Apostar em políticas de saúde pública
As variáveis com mais impacto são o dióxido de azoto (NO2) e as partículas com diâmetro menor de 10 µm (micrómetros), as PM10. A principal fonte destes poluentes é a queima de combustíveis fósseis, como a gasolina e o gasóleo.
Esta relação pode explicar-se pelos efeitos dos poluentes no sistema nervoso central, provocando inflamação, toxicidade, stress oxidativo e lesões. As taxas mais elevadas de hospitalizações registaram-se nos distritos de Bragança e de Braga, e taxas mais baixas em Beja e Viana do Castelo.

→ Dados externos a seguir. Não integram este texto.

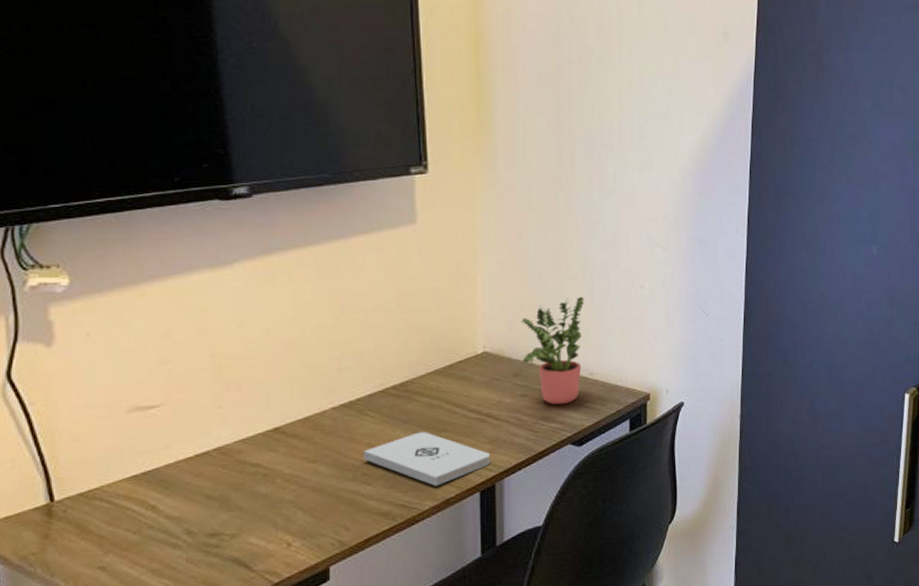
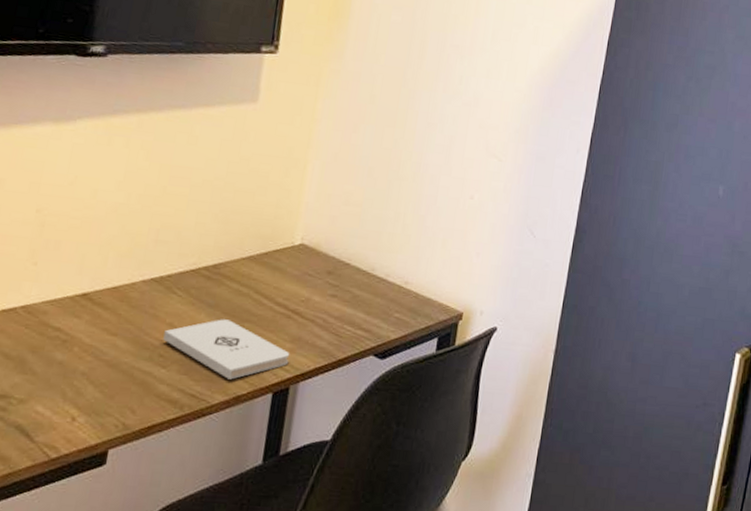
potted plant: present [521,296,584,405] -> none [338,198,411,312]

Quanto aos poluentes, foi feita uma análise de "clusters" (uma técnica estatística de identificação de grupos de dados), e não por distrito ou concelho, e detectou-se que poluentes como o benzeno (C6H6) e o dióxido de azoto (NO2) têm valores mais elevados na zona Norte (Porto, Bragança e Viana do Castelo) e na zona de Lisboa.
A investigadora salvaguarda que isto não significa necessariamente que são as zonas com maior taxa de poluentes, apenas que têm taxas mais elevadas do que as localidades que as rodeiam.
Com este estudo, financiado pela Fundação para a Ciência e a Tecnologia (FCT), os investigadores desejam consciencializar a população para o impacto do ambiente na saúde e ajudar as autoridades e os profissionais de saúde a preverem onde estão os doentes com maior risco de virem a desenvolver estas doenças.
"É preciso prestar atenção a sítios que tenham picos de poluição ou níveis mais elevados para seguir mais de perto as pessoas com estas doenças", resumiu Mariana Ramos Oliveira.
Já num resumo enviado à Lusa, a FMUP refere que as conclusões desta investigação sugerem que "correlacionar a geografia das hospitalizações e os níveis de poluentes poderá ajudar, no futuro, a planear intervenções e políticas de saúde pública", até porque "cada vez mais estudos consideram que os níveis excessivos de poluentes ambientais afectam mais de 90% da população mundial".
Paralelamente a equipa fez duas revisões de literatura, ou seja, consultou estudos internacionais que mostram que o impacto dos factores ambientais se está a sentir em todo o mundo. "Chega a ser assustador, mas muito interessante. Encontrámos 35 estudos até 2022. Entre 2022 e 2024 houve 34. Portanto, houve um "boom" enorme de investigadores que perceberam que este alerta tem de ser feito. Há factores ambientais que estão a resultar em mais doenças", concluiu a investigadora.
Além de Mariana Ramos Oliveira e Hernâni Gonçalves, a equipa juntou Alberto Freitas, também da FMUP, e Ana Cláudia Teodoro, da Faculdade de Ciências da Universidade do Porto.
Os perigos da poluição atmosférica
A poluição atmosférica, em grande parte causada pela queima dos combustíveis fósseis, mata 5,1 milhões de pessoas todos os anos, segundo um estudo do British Medial Journal, publicado no ano passado. Mais de metade das mortes (52%) devido à poluição atmosférica deve-se a doenças cardiometabólicas, como a isquemia cardíaca, que podem levar a ataques cardíacos (30%), acidentes cardiovasculares (16%) e à diabetes (6%).
No entanto, a poluição atmosférica e os seus perigos associados à saúde pública continuam ausentes dos planos climáticos de centenas de países. Apenas um terço dos países - 51 de 170 - que apresentaram planos de acção climática à Organização das Nações Unidas, conhecidos como Contribuições Nacionalmente Determinadas (NDC, sigla em inglês), é que incluíram preocupações com a qualidade do ar e os impactos da poluição atmosférica.
Em 2021, a Comissão Europeia avançou com uma acção contra Portugal devido à má qualidade do ar causada pelos elevados níveis de dióxido de azoto em Lisboa Norte, Porto Litoral e Braga. As associações ambientalistas continuam a alertar para os "níveis alarmantes" da poluição do ar nas grandes cidades, em especial na capital portuguesa.